Jalabert é um campeão, pois as qualidades mentais são iguais às físicas. Não é um fanfarrão, ganha. Responde à provocação com uma vitória. Transmite a imagem de um grande campeão: inteligente, risonho, humilde e generoso... A maneira como deixou o alemão Dietz vencer a 12ª etapa da Volta à Espanha ultrapassou a imaginação. Mas esse gesto calou todos os que criticavam a Once de querer vencer tudo. Reforçou a sua popularidade e encontrou apoios no pelotão. Um dia, Dietz vai ajudá-lo, quem sabe, nos 10 metros que selem o destino de uma prova. Em todo o caso, esse gesto é o de um senhor.

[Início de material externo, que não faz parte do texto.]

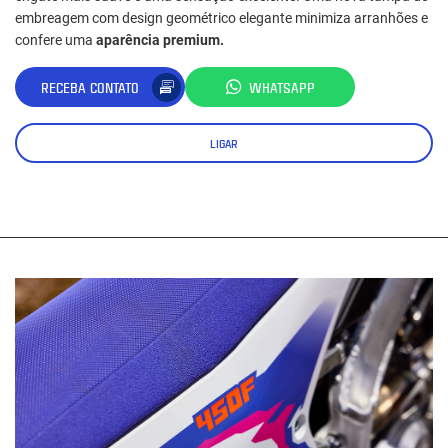
embreagem com design geométrico elegante minimiza arranhões e
confere uma
aparência premium.
RECEBA CONTATO
WHATSAPP
LIGAR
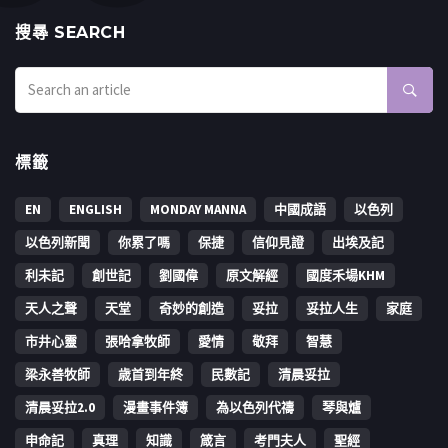
搜㝷 SEARCH
標籤
EN
ENGLISH
MONDAY MANNA
中國成語
以色列
以色列新聞
你累了嗎
保捷
信仰見證
出埃及記
利未記
創世記
劉國偉
原文解經
國度禾場KHM
天人之聲
天堂
奇妙的創造
妥拉
妥拉人生
家庭
市井心靈
張哈拿牧師
愛情
敬拜
智慧
梁永善牧師
歳首到年終
民數記
清晨妥拉
清晨妥拉2.0
漫畫事件簿
為以色列代禱
琴與爐
申命記
真理
知識
箴言
考門夫人
聖經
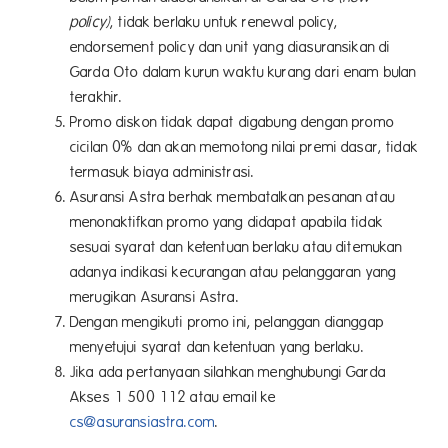
policy)
, tidak berlaku untuk renewal policy,
endorsement policy dan unit yang diasuransikan di
Garda Oto dalam kurun waktu kurang dari enam bulan
terakhir.
Promo diskon tidak dapat digabung dengan promo
cicilan 0% dan akan memotong nilai premi dasar, tidak
termasuk biaya administrasi.
Asuransi Astra berhak membatalkan pesanan atau
menonaktifkan promo yang didapat apabila tidak
sesuai syarat dan ketentuan berlaku atau ditemukan
adanya indikasi kecurangan atau pelanggaran yang
merugikan Asuransi Astra.
Dengan mengikuti promo ini, pelanggan dianggap
menyetujui syarat dan ketentuan yang berlaku.
Jika ada pertanyaan silahkan menghubungi Garda
Akses 1 500 112 atau email ke
cs@asuransiastra.com
.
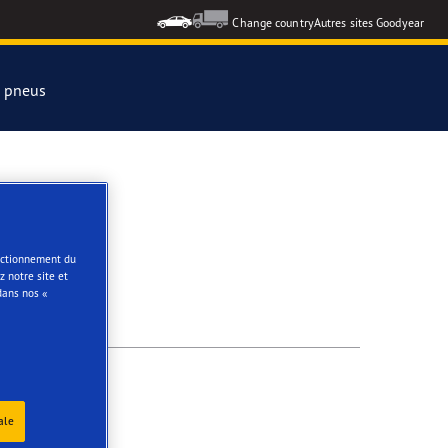
Change country
Autres sites Goodyear
s pneus
formance 3
e
onctionnement du
 notre site et
ar Eagle
dans nos «
ale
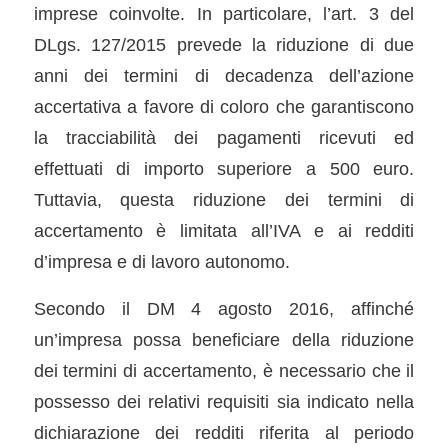
imprese coinvolte. In particolare, l’art. 3 del
DLgs. 127/2015 prevede la riduzione di due
anni dei termini di decadenza dell’azione
accertativa a favore di coloro che garantiscono
la tracciabilità dei pagamenti ricevuti ed
effettuati di importo superiore a 500 euro.
Tuttavia, questa riduzione dei termini di
accertamento è limitata all’IVA e ai redditi
d’impresa e di lavoro autonomo.
Secondo il DM 4 agosto 2016, affinché
un’impresa possa beneficiare della riduzione
dei termini di accertamento, è necessario che il
possesso dei relativi requisiti sia indicato nella
dichiarazione dei redditi riferita al periodo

Jalabert é um futuro Hinault? Não sei, mas desejo-o para o ciclismo francês. Por comparação comigo ou com um corredor como Merckx, talvez lhe falte alguma força física. Se tiver que o comparar com alguém, situo-o mais perto de Maertens: um grande ciclista de clássicas capaz de vencer a Volta à Itália e a Vuelta. Mas, repito-o, Jalabert não pára de nos surpreender e de se surpreender a si próprio. Não se lhe deve exigir nada. Não o condeno por não ter ido ao Mundial da Colômbia. Se ainda fosse na Europa... Mas fazer a viagem até à Colômbia poucos dias depois da Vuelta era uma aposta inútil. Por outro lado, o percurso, composto de repetitivas subidas e descidas, não é o mais adequado. Espero que ele termine bem a época e surja com o mesmo estado de espírito no ano que vem. E, como muitos, aguardo o Tour com uma real impaciência. Aí vamos poder avaliar os progressos de Jalabert e, se ele triunfar, esse grande campeão passará a ser um campeão excepcional.